Grace: The “Terrible 2’s” Fashionista
I’ve been wearing my COVID-19 model Mask o’ the Day quite a bit lately, as my way of acknowledging the wind-down of the pandemic. I think it pairs nicely with purple/lavender Bow Tie o’ the Day.
I got a FaceTime call from Gracie and her parents last night, during which Skitter and I got to watch Gracie open the birthday gifts we left for her earlier in the day. Among the books and sweets and star-shaped sunglasses we thought she’d like, we gave her some balls and a tee-ball mitt—clearly her first mitt, cuz she had no idea what to do with it. Like the whip-smart gal she is, though, she immediately figured out how to make dandy use of the mitt. She decided it was a hat and wore it on her head. I like that girl’s style! She looked smokin’ in the tee-ball mitt hat. I see bigly things for her in her fashion-forward future.
Wood Bow Ties And A Wonky Phone
Remember how my phone inadvertently and repeatedly called 9-1-1 yesterday? It shaped up for a while—until I decided to play another game of solitaire on it. An ad came across the screen again, and the dang thing froze up again, and it dialed 9-1-1 again as I attempted to shut it down. The solitaire app had to go. I dumped it and my iPhone hasn’t frozen up for at least 24 hours. I’m no fool, though. No phone lasts forever—although they are tougher than they used to be. I always prepare for the worst, and hope for the best—like the cliche says to do. This is why I always have a Phone Fund slowly building up in a piggy bank. It’s right there by the Fun Fund For Travel; the Mom Fund, in case she needs something; three College Funds For Family Who Can’t Afford It; and the Gambling Fund for when we go to Las Vegas again. Oh, and there is also the Bee Piggy Bank Date Night Fund for nights out on the town, which we have not used for over a year. I tell you about these savings stashes so you can see that my spare change already has lots of places to go. My Phone Fund is not quite bigly enough for me to need a new phone right now. I hope keeping solitaire apps off my phone will make it possible for my phone to live a much longer life—at least until my Phone Fund is equal to the cost of a new iPhone.
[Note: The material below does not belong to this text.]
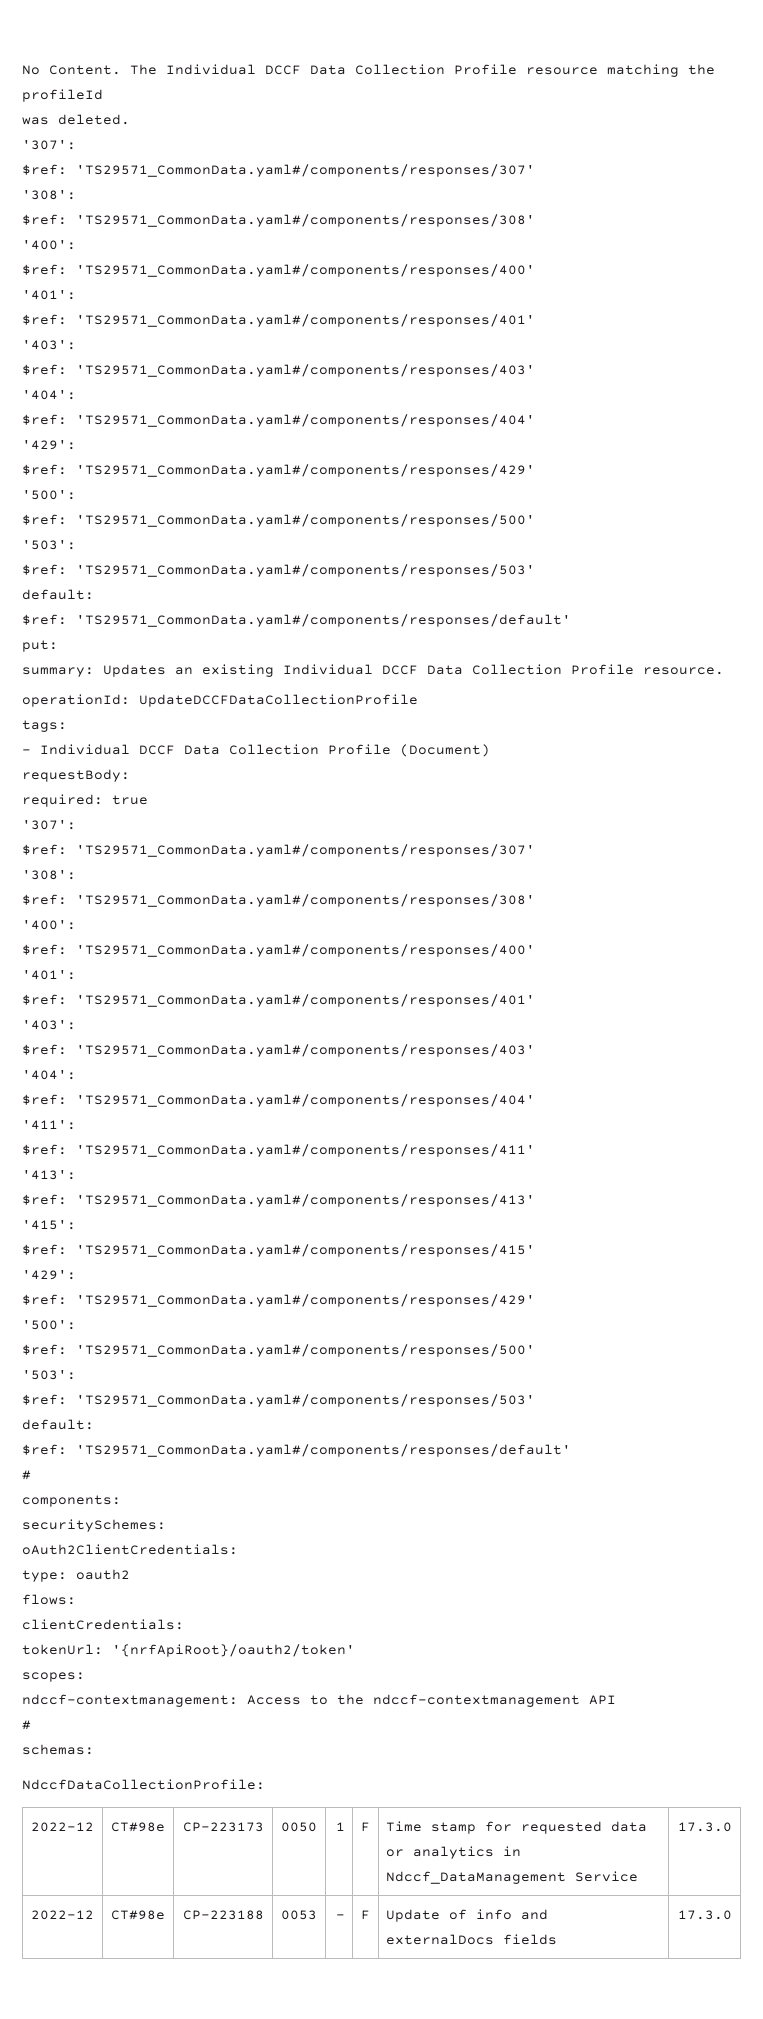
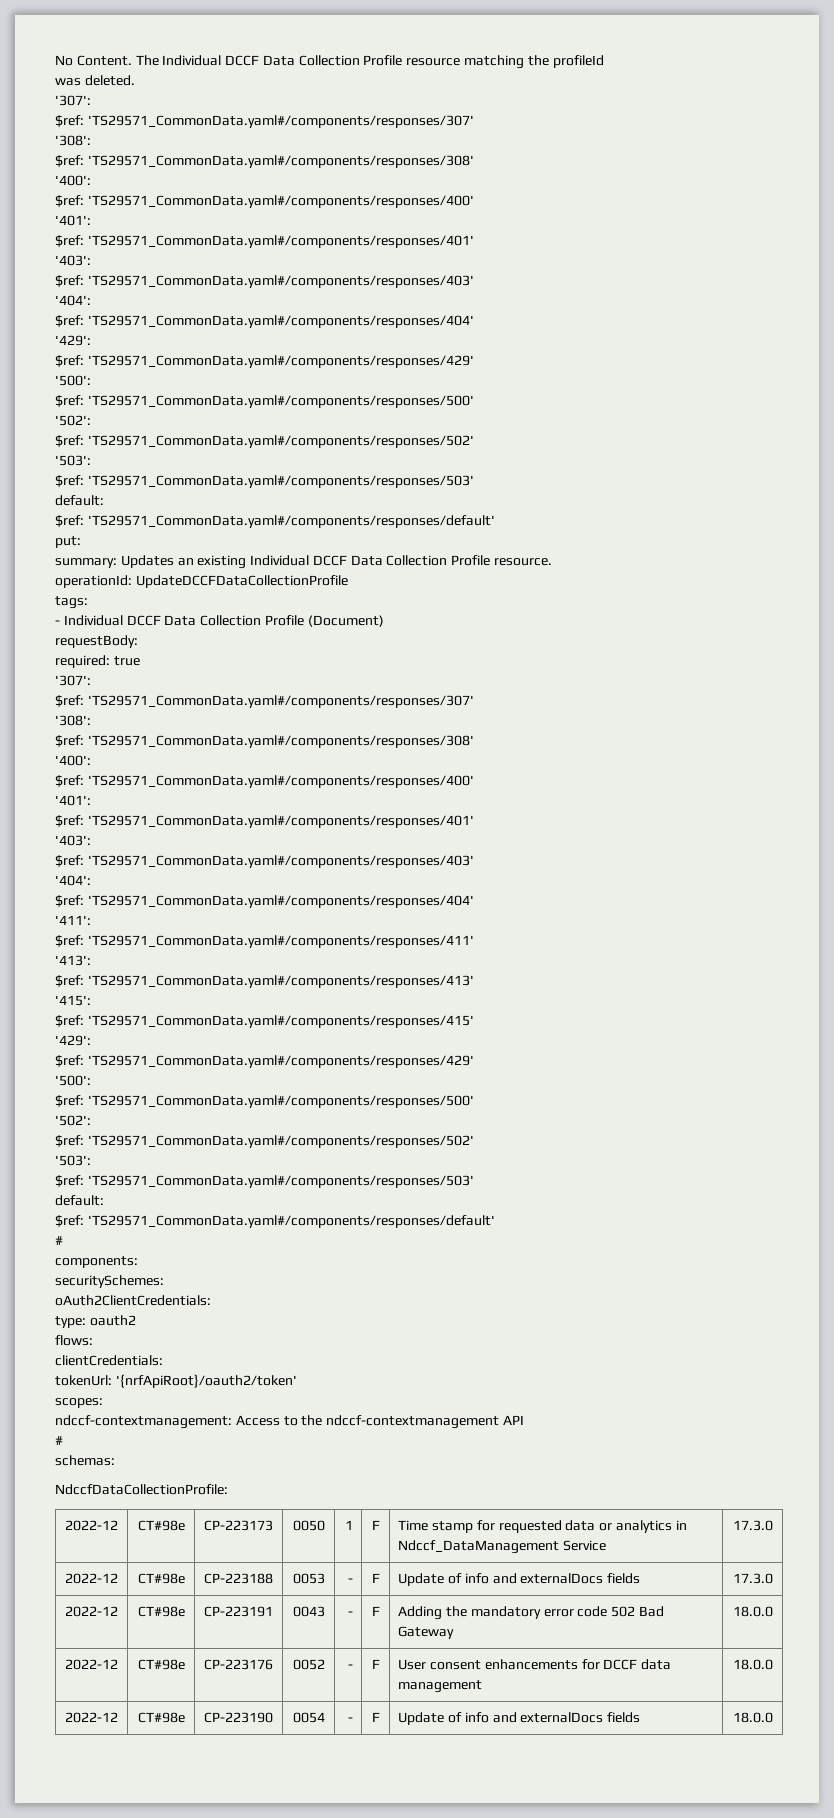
(535, 520) none -> [55,415,91,426] [55,435,474,448] // '502': // $ref: 'TS29571_CommonData.yaml#/components/responses/502'
(535, 1350) none -> [55,1115,91,1126] [55,1135,474,1148] // '502': // $ref: 'TS29571_CommonData.yaml#/components/responses/502'
(732, 1915) none -> [65,1606,118,1617] [137,1606,185,1617] [204,1606,273,1617] [292,1606,325,1617] [347,1611,353,1616] [371,1606,380,1616] [398,1606,664,1620] [398,1626,455,1639] [732,1606,773,1617] [65,1659,118,1670] [137,1659,185,1670] [204,1659,273,1670] [292,1659,325,1670] [347,1664,353,1669] [371,1659,380,1669] [398,1659,672,1670] [398,1680,483,1693] [732,1659,773,1670] [65,1712,118,1723] [137,1712,185,1723] [204,1712,273,1723] [292,1712,325,1723] [347,1717,353,1722] [371,1712,380,1722] [398,1712,641,1725] [732,1712,773,1723] // 2022-12 | CT#98e | CP-223191 | 0043 | - | F | Adding the mandatory error code 502 Bad Gateway | 18.0.0 // 2022-12 | CT#98e | CP-223176 | 0052 | - | F | User consent enhancements for DCCF data management | 18.0.0 // 2022-12 | CT#98e | CP-223190 | 0054 | - | F | Update of info and externalDocs fields | 18.0.0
Interestingly, I have recently realized I’ve been using a terrific investment strategy for decades, which I wasn’t even aware of until now. I’ll let you in on it, in case you want a sure bet as you follow your road to prosperity and obscene wealth. Three words: wood bow ties. Do you know what lumber is worth right now? It’s worth exactly… a lot of money. It’s certainly worth more than it was worth a few weeks ago. I could build—and sell—a wood cabin with the bulk of my wood neckwear, or I could just sell the bow tie wood outright and move to Ireland right this minute. But you know me. I’ll hang on to my wood neckwear collection because it makes me happy. However, with wood prices what they are today, I’m buying a gargantuan gun safe to house all the wood critters in my neckwear collection. I must remember to leave room in the gun safe for my gun.